I won't let something like that happen to my baby sister. And well, I spoke to my mother and made her promise me that she would use her head. I told her the truth, and the truth is that I am happy she has made a new friend. I don't want her to be like me--alone. Even so, I expressed the need for her to remember that her daughter needs her more than any man. I hope she will listen. Anyway, they spent the New Year with my mother's new friend. He invited them to the movies and then to his place for food. Good. And I stayed alone in the room. All I can say is that my New Year's celebrations have been good indications as to the forthcoming year, and well, 2009 looks to be as shitty (if not more so) than 2008. I'm used to it.

I fell asleep at 4am watching Aston Villa and Arsenal on Fox Soccer Channel.
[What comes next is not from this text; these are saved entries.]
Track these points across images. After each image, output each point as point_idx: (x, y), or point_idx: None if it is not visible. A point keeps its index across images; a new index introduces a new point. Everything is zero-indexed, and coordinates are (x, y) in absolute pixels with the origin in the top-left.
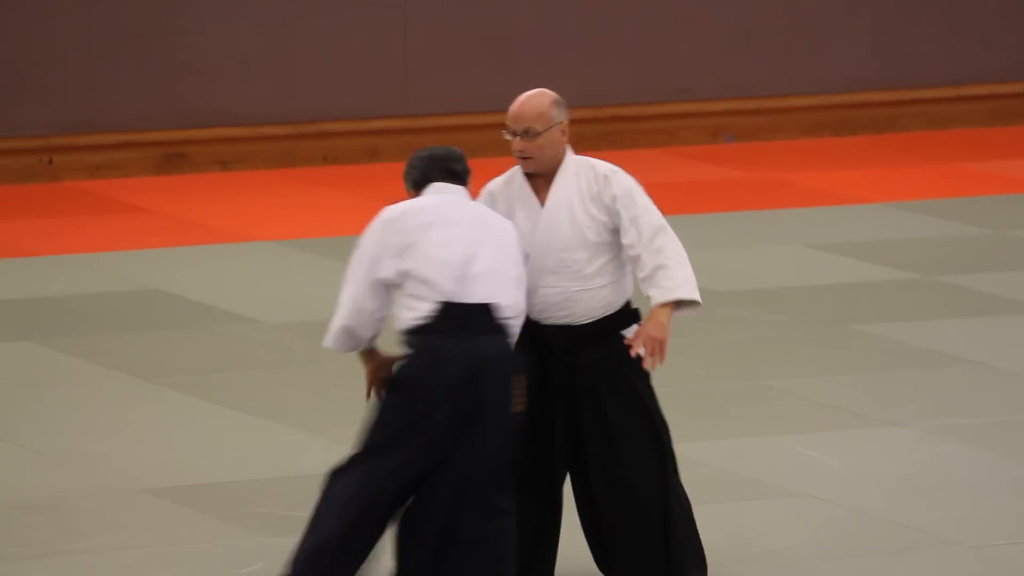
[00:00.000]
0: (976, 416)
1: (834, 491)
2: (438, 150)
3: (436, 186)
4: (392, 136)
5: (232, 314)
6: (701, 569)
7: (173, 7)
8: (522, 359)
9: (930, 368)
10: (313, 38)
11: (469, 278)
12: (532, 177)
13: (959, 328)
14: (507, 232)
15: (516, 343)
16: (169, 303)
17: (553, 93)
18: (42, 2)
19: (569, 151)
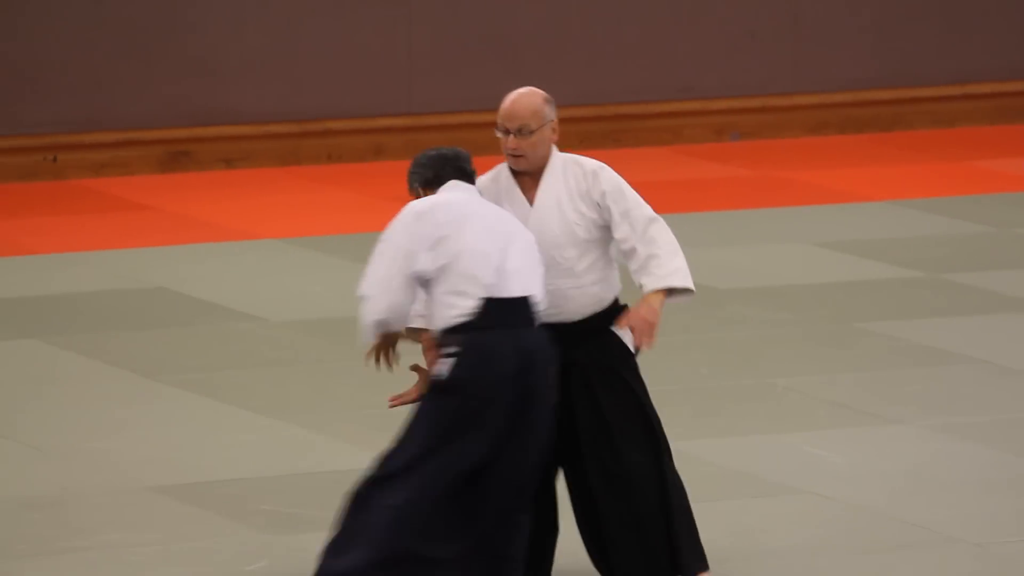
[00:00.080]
0: (980, 414)
1: (838, 488)
2: (445, 150)
3: (452, 184)
4: (396, 134)
5: (236, 312)
6: (702, 561)
7: (178, 6)
8: (555, 350)
9: (934, 366)
10: (317, 37)
11: (506, 271)
12: (519, 175)
13: (963, 326)
14: (524, 227)
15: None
16: (173, 301)
17: (542, 91)
18: (47, 1)
19: (554, 148)
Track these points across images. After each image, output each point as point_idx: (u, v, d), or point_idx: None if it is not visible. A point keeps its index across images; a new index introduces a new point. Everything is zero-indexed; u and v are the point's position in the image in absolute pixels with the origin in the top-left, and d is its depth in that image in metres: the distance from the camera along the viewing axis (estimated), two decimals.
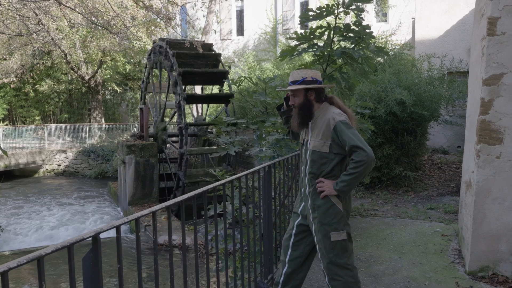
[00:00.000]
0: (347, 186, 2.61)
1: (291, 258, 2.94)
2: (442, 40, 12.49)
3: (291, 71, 3.20)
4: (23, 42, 19.06)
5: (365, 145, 2.56)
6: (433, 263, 4.29)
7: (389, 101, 7.49)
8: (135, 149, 11.28)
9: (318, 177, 2.75)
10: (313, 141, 2.77)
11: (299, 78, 2.79)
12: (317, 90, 2.82)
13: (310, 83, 2.77)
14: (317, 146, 2.74)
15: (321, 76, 2.87)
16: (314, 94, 2.81)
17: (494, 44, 3.59)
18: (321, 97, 2.84)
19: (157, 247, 2.04)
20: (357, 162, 2.54)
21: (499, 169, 3.69)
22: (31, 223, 11.85)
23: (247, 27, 20.78)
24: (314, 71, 2.85)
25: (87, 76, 22.52)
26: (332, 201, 2.68)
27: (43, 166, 20.35)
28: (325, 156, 2.72)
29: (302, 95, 2.80)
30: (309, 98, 2.81)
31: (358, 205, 7.08)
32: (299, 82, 2.78)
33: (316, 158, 2.75)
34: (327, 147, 2.70)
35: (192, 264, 5.70)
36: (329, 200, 2.69)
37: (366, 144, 2.58)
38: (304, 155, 2.89)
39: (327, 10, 3.68)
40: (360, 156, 2.54)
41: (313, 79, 2.79)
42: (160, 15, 11.76)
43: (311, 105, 2.81)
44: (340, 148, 2.68)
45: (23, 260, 1.32)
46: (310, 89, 2.79)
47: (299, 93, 2.81)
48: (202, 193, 2.45)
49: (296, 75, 2.81)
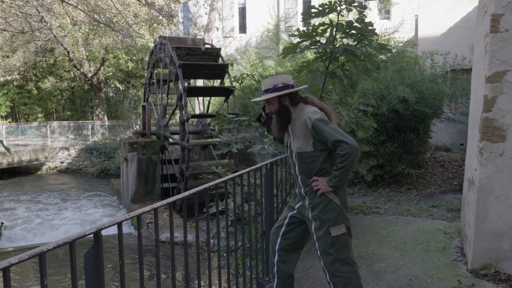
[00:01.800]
0: (340, 181, 2.66)
1: (281, 247, 2.98)
2: (445, 37, 12.44)
3: (294, 68, 3.20)
4: (25, 39, 19.12)
5: (346, 137, 2.60)
6: (435, 261, 4.28)
7: (391, 99, 7.47)
8: (137, 147, 11.30)
9: (311, 176, 2.78)
10: (296, 142, 2.81)
11: (270, 86, 2.82)
12: (290, 94, 2.85)
13: (281, 89, 2.81)
14: (301, 147, 2.77)
15: (292, 80, 2.88)
16: (287, 99, 2.85)
17: (497, 41, 3.57)
18: (296, 100, 2.87)
19: (159, 244, 2.05)
20: (343, 156, 2.58)
21: (502, 166, 3.68)
22: (33, 220, 11.89)
23: (249, 25, 20.76)
24: (284, 76, 2.88)
25: (90, 74, 22.55)
26: (329, 197, 2.71)
27: (46, 164, 20.40)
28: (311, 155, 2.75)
29: (276, 102, 2.84)
30: (284, 103, 2.84)
31: (360, 202, 7.07)
32: (271, 90, 2.82)
33: (303, 158, 2.79)
34: (311, 146, 2.74)
35: (194, 261, 5.72)
36: (326, 197, 2.72)
37: (347, 136, 2.62)
38: (290, 157, 2.93)
39: (329, 7, 3.67)
40: (344, 149, 2.57)
41: (284, 85, 2.82)
42: (162, 13, 11.77)
43: (287, 110, 2.85)
44: (323, 144, 2.71)
45: (25, 256, 1.32)
46: (283, 95, 2.83)
47: (273, 101, 2.85)
48: (204, 190, 2.45)
49: (267, 83, 2.85)
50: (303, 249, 3.11)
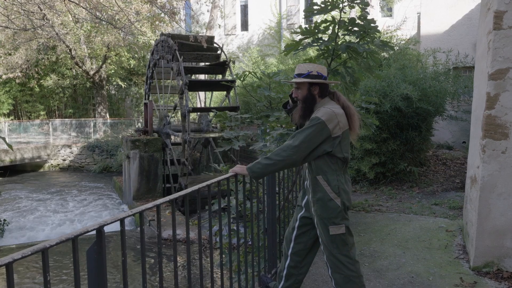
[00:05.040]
0: (260, 169, 2.65)
1: (294, 251, 2.95)
2: (448, 34, 12.40)
3: (296, 66, 3.18)
4: (28, 37, 19.11)
5: (299, 146, 2.59)
6: (437, 259, 4.28)
7: (394, 96, 7.45)
8: (139, 144, 11.31)
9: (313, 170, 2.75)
10: None
11: (304, 72, 2.77)
12: (321, 85, 2.80)
13: (315, 78, 2.76)
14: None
15: (326, 71, 2.85)
16: (318, 89, 2.79)
17: (500, 38, 3.56)
18: (325, 93, 2.82)
19: (161, 242, 2.05)
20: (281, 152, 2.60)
21: (505, 164, 3.67)
22: (36, 217, 11.93)
23: (251, 22, 20.71)
24: (320, 66, 2.83)
25: (92, 71, 22.56)
26: (330, 196, 2.67)
27: (48, 161, 20.45)
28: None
29: (306, 88, 2.79)
30: (312, 92, 2.79)
31: (362, 200, 7.07)
32: (304, 75, 2.76)
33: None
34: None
35: (196, 258, 5.73)
36: (327, 195, 2.68)
37: (302, 149, 2.60)
38: None
39: (332, 4, 3.66)
40: (288, 149, 2.59)
41: (319, 74, 2.77)
42: (165, 10, 11.75)
43: (314, 99, 2.80)
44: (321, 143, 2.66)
45: (28, 251, 1.32)
46: (314, 84, 2.78)
47: (303, 87, 2.80)
48: (207, 188, 2.45)
49: (302, 68, 2.80)
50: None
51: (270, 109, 4.64)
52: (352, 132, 2.78)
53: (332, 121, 2.62)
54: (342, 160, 2.71)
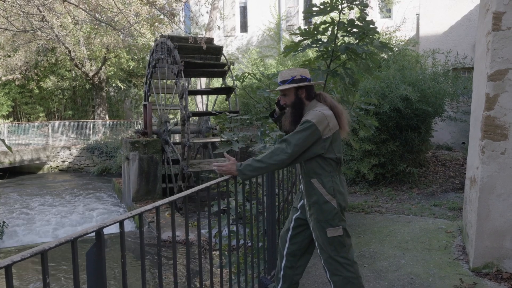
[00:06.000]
0: (251, 172, 2.63)
1: (289, 252, 2.96)
2: (447, 36, 12.41)
3: (294, 67, 3.19)
4: (27, 39, 19.11)
5: (293, 149, 2.58)
6: (437, 260, 4.28)
7: (393, 97, 7.46)
8: (139, 146, 11.30)
9: (307, 174, 2.76)
10: None
11: (288, 77, 2.79)
12: (307, 87, 2.82)
13: (300, 81, 2.78)
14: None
15: (309, 74, 2.87)
16: (304, 92, 2.81)
17: (499, 39, 3.57)
18: (311, 95, 2.84)
19: (161, 243, 2.05)
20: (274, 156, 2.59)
21: (504, 165, 3.67)
22: (35, 219, 11.91)
23: (250, 24, 20.75)
24: (302, 69, 2.86)
25: (91, 73, 22.57)
26: (325, 198, 2.67)
27: (47, 163, 20.43)
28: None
29: (293, 94, 2.81)
30: (300, 96, 2.81)
31: (361, 201, 7.07)
32: (289, 81, 2.78)
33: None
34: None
35: (196, 260, 5.73)
36: (322, 197, 2.68)
37: (295, 153, 2.60)
38: None
39: (331, 5, 3.66)
40: (281, 154, 2.59)
41: (303, 77, 2.80)
42: (164, 11, 11.76)
43: (302, 103, 2.81)
44: (311, 146, 2.66)
45: (27, 254, 1.32)
46: (301, 87, 2.80)
47: (290, 93, 2.81)
48: (206, 189, 2.45)
49: (285, 74, 2.82)
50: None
51: (270, 110, 4.64)
52: (342, 131, 2.81)
53: (322, 123, 2.64)
54: (335, 161, 2.72)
I don't know who won. I didn't wake up until 2pm on New Year's Day. I awoke to the sound of a cousin sitting in the living room with my sister. I stayed in the room. I hid there for over two hours until one of my aunts finally came in to use my sister's computer, discovered me lying on the bed, and forced me to interact with her. I was terrified. Let me explain why.

I rarely, if ever, interact with my extended family. I grew up with them, but truth be told, feel like a stranger amongst them. For one thing, we have nothing in common. Not one thing. My extended family's idea of a good conversation involves gossiping about who's gotten fatter over the last few months, what was the result of last week's America's Next Top Model, and how many times anyone's been to the doctor in the last year. On the few occasions I have been forced to interact with them I do my best to pretend to be interested. It never works. Most of them find me aloof, odd, and unapproachable. I have even heard it said that I believe I am "better than them." On the contrary, I simply find that I am unable to be around them because I can't seem to meet their standards. They see me--college graduate, without a husband, no home, no car--and smirk. They judge me for lacking material goods. They judge me for having cerebral interests and aspirations. They judge me. As a result, I avoid them.

I used to consider myself a people person. But I am realizing that I prefer to be alone, with my thoughts. Being a deficient human is fine so long as I only have myself to deal with.